**TASK TO COMPLETE:**
Please reproduce each of the records below verbatim, keeping every line unchanged.

........

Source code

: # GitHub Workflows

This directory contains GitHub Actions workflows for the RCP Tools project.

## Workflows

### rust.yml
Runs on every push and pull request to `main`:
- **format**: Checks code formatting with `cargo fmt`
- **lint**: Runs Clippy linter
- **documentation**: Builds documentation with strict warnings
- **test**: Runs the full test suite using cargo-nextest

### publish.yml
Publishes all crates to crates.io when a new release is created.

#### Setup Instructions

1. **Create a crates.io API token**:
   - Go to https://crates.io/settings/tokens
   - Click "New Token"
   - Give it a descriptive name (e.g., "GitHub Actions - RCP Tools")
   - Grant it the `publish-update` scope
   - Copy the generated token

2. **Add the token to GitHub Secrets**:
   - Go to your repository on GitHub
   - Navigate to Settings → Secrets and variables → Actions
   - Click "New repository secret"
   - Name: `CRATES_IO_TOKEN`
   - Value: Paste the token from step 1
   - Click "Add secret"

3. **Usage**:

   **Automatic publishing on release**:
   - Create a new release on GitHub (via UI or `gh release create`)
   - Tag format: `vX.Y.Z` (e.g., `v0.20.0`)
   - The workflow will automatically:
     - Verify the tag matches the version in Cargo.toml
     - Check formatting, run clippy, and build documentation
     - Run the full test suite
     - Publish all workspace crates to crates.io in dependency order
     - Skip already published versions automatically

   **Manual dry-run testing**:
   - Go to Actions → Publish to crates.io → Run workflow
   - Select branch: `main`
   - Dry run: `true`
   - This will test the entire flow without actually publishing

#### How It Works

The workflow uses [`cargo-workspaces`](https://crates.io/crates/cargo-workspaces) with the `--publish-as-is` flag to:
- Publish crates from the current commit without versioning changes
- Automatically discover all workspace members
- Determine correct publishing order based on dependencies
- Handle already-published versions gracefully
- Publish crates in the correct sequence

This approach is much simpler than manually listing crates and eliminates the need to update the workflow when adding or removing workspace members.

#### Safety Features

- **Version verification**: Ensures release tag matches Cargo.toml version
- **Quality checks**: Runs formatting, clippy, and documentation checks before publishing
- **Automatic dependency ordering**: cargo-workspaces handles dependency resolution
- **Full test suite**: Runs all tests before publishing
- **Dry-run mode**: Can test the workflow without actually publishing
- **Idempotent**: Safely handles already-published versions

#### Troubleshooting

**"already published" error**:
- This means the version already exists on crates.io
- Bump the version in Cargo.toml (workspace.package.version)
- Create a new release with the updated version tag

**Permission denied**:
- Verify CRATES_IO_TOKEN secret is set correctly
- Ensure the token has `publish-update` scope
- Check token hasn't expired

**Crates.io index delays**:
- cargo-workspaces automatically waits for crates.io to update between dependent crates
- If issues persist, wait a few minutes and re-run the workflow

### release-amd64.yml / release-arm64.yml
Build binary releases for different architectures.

........

**RESULT OF THE EXERCISE:**
Source code

: # GitHub Workflows

This directory contains GitHub Actions workflows for the RCP Tools project.

## Workflows

### rust.yml
Runs on every push and pull request to `main`:
- **format**: Checks code formatting with `cargo fmt`
- **lint**: Runs Clippy linter
- **documentation**: Builds documentation with strict warnings
- **test**: Runs the full test suite using cargo-nextest

### publish.yml
Publishes all crates to crates.io when a new release is created.

#### Setup Instructions

1. **Create a crates.io API token**:
   - Go to https://crates.io/settings/tokens
   - Click "New Token"
   - Give it a descriptive name (e.g., "GitHub Actions - RCP Tools")
   - Grant it the `publish-update` scope
   - Copy the generated token

2. **Add the token to GitHub Secrets**:
   - Go to your repository on GitHub
   - Navigate to Settings → Secrets and variables → Actions
   - Click "New repository secret"
   - Name: `CRATES_IO_TOKEN`
   - Value: Paste the token from step 1
   - Click "Add secret"

3. **Usage**:

   **Automatic publishing on release**:
   - Create a new release on GitHub (via UI or `gh release create`)
   - Tag format: `vX.Y.Z` (e.g., `v0.20.0`)
   - The workflow will automatically:
     - Verify the tag matches the version in Cargo.toml
     - Check formatting, run clippy, and build documentation
     - Run the full test suite
     - Publish all workspace crates to crates.io in dependency order
     - Skip already published versions automatically

   **Manual dry-run testing**:
   - Go to Actions → Publish to crates.io → Run workflow
   - Select branch: `main`
   - Dry run: `true`
   - This will test the entire flow without actually publishing

#### How It Works

The workflow uses [`cargo-workspaces`](https://crates.io/crates/cargo-workspaces) with the `--publish-as-is` flag to:
- Publish crates from the current commit without versioning changes
- Automatically discover all workspace members
- Determine correct publishing order based on dependencies
- Handle already-published versions gracefully
- Publish crates in the correct sequence

This approach is much simpler than manually listing crates and eliminates the need to update the workflow when adding or removing workspace members.

#### Safety Features

- **Version verification**: Ensures release tag matches Cargo.toml version
- **Quality checks**: Runs formatting, clippy, and documentation checks before publishing
- **Automatic dependency ordering**: cargo-workspaces handles dependency resolution
- **Full test suite**: Runs all tests before publishing
- **Dry-run mode**: Can test the workflow without actually publishing
- **Idempotent**: Safely handles already-published versions

#### Troubleshooting

**"already published" error**:
- This means the version already exists on crates.io
- Bump the version in Cargo.toml (workspace.package.version)
- Create a new release with the updated version tag

**Permission denied**:
- Verify CRATES_IO_TOKEN secret is set correctly
- Ensure the token has `publish-update` scope
- Check token hasn't expired

**Crates.io index delays**:
- cargo-workspaces automatically waits for crates.io to update between dependent crates
- If issues persist, wait a few minutes and re-run the workflow

### release-amd64.yml / release-arm64.yml
Build binary releases for different architectures.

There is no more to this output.